## [Problem to work on]
Only the lines from the one containing "Section 66.0602 has" through the end of the listing below belong in your answer; retype them exactly.

## [Supplied material]
# # # #

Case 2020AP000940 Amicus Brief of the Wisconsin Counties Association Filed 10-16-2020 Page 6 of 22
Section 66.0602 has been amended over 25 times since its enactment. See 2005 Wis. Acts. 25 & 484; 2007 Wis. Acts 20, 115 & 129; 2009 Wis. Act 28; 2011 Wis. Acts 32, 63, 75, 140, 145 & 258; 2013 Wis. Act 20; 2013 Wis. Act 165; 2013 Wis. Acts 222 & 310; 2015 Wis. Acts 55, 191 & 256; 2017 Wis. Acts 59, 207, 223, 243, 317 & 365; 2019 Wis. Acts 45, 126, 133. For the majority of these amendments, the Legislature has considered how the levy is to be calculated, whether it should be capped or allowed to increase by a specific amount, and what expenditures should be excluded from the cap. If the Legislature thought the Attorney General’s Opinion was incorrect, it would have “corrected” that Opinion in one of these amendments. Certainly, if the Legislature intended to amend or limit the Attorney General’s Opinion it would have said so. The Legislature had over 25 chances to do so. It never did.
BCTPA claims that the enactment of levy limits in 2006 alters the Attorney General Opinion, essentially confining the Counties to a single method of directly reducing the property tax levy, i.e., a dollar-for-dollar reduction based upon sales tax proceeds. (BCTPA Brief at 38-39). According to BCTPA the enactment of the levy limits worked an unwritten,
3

# # # #

## [Written response]
Section 66.0602 has been amended over 25 times since its enactment. See 2005 Wis. Acts. 25 & 484; 2007 Wis. Acts 20, 115 & 129; 2009 Wis. Act 28; 2011 Wis. Acts 32, 63, 75, 140, 145 & 258; 2013 Wis. Act 20; 2013 Wis. Act 165; 2013 Wis. Acts 222 & 310; 2015 Wis. Acts 55, 191 & 256; 2017 Wis. Acts 59, 207, 223, 243, 317 & 365; 2019 Wis. Acts 45, 126, 133. For the majority of these amendments, the Legislature has considered how the levy is to be calculated, whether it should be capped or allowed to increase by a specific amount, and what expenditures should be excluded from the cap. If the Legislature thought the Attorney General’s Opinion was incorrect, it would have “corrected” that Opinion in one of these amendments. Certainly, if the Legislature intended to amend or limit the Attorney General’s Opinion it would have said so. The Legislature had over 25 chances to do so. It never did.
BCTPA claims that the enactment of levy limits in 2006 alters the Attorney General Opinion, essentially confining the Counties to a single method of directly reducing the property tax levy, i.e., a dollar-for-dollar reduction based upon sales tax proceeds. (BCTPA Brief at 38-39). According to BCTPA the enactment of the levy limits worked an unwritten,
3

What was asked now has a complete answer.